Review of MSCA unit costs in preparation of Horizon Europe
The objective of this study was to carry out a review of the Marie Skłodowska-Curie Actions (MSCA) unit costs system in line with the Commission’s policy priorities and Horizon Europe proposal, and to determine the future eligible researcher and institutional unit costs for each Marie Skłodowska-Curie action. In addition, the study explored possibilities for calculating and covering new types of costs, such as those linked to changes in the personal situation of a researcher during the lifetime of the grant (e.g. additional costs for the employer in case of maternity, parental or sick leave of a researcher), special needs of researchers/staff members with a disability, and costs related to research dissemination and outreach or public awareness events (such as the European Researchers’ Night).
The methodology for this study included the following key methods:
- Large-scale survey/structured interview programme with the MSCA researchers and organisations (3,913 responses in total).
- Expert interview programme (32 interviews) with the key stakeholders, National Contact Points (NCPs) and disability experts.
- Desk/market research to establish real prices of various cost items incurred by MSCA researchers and organisations.
- Analysis of monitoring data from the European Commission's CORDA and Compass databases.
The key outcome of this study was an integrated and complete proposal for the MSCA funding system in 2021-2027, covering all types of actions. While the study recommended many adjustments for the current system, the key highlight was a suggestion to significantly increase the family allowance. The study found that researchers, who are parents, face the strongest obstacles to mobility. In addition to this, the study also recommended introducing a simplified funding system based on lump sums for the European Researchers' Night, and creating new funding arrangements for the disabled researchers and for the researchers going on maternity, paternity, sickness or special leave, while on MSCA mobility.
The study team took a very thoughtful approach towards developing recommendations.
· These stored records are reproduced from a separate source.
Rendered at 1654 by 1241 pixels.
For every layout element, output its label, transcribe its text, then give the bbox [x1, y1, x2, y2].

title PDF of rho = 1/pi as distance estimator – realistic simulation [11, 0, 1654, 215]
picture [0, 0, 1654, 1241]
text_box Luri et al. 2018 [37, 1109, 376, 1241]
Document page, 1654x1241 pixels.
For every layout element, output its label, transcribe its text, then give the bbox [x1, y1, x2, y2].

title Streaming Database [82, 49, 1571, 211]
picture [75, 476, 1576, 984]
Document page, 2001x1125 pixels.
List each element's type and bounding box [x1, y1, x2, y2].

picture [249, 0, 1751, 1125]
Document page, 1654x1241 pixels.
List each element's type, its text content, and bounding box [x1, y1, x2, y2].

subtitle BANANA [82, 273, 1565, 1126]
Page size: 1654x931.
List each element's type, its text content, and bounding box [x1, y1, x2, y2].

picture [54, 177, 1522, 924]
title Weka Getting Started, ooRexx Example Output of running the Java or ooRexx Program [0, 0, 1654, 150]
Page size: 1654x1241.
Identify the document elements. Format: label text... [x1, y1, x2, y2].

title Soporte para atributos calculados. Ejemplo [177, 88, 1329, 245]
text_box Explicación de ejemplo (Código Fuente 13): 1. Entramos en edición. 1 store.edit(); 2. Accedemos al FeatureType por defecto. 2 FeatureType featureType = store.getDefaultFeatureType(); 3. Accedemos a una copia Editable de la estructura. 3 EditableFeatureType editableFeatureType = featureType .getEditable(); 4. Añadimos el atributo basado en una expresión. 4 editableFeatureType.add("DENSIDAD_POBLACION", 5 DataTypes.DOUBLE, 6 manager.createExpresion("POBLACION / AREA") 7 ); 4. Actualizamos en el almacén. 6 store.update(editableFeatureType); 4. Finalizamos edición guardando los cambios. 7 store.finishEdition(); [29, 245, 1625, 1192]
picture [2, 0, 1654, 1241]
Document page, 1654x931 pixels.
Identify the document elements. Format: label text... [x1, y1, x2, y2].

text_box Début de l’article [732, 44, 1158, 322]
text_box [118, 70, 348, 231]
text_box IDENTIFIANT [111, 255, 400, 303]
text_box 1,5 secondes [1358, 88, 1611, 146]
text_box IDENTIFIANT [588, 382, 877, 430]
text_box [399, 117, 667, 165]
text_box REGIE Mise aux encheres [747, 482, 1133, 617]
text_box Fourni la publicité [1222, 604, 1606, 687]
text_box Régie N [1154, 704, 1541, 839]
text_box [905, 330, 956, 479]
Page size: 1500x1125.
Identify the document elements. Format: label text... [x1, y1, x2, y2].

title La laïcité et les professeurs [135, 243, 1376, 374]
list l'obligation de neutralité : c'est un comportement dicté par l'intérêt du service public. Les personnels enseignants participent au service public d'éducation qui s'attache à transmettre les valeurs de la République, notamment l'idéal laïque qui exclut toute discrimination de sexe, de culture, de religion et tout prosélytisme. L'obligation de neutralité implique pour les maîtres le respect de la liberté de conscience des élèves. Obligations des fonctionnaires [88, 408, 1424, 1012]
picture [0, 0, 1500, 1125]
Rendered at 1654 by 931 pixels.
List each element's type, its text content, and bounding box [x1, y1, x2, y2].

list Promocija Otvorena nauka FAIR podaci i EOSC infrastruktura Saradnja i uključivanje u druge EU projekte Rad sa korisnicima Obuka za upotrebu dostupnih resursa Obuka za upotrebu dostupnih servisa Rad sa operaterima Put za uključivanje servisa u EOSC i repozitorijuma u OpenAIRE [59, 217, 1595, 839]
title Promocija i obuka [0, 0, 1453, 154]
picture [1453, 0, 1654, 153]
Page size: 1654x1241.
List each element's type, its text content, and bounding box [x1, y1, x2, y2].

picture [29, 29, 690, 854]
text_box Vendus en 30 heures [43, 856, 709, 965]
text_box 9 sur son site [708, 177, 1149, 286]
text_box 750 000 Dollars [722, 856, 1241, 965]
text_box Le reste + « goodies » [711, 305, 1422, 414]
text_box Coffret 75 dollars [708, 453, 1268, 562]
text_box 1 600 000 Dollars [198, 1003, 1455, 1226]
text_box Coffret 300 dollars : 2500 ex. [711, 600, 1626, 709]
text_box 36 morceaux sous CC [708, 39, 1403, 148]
For all the proposed recommendations, the study offered several options, discussed their pros and cons, and suggests the preferred option. For some of the options, the study also suggested ranges of possible changes in certain unit cost rates for further consideration by the Commission in light of the emerging clarity about the size of the future budget allocated for Horizon Europe and the MSCA, as well as in light of any changes in policy priorities.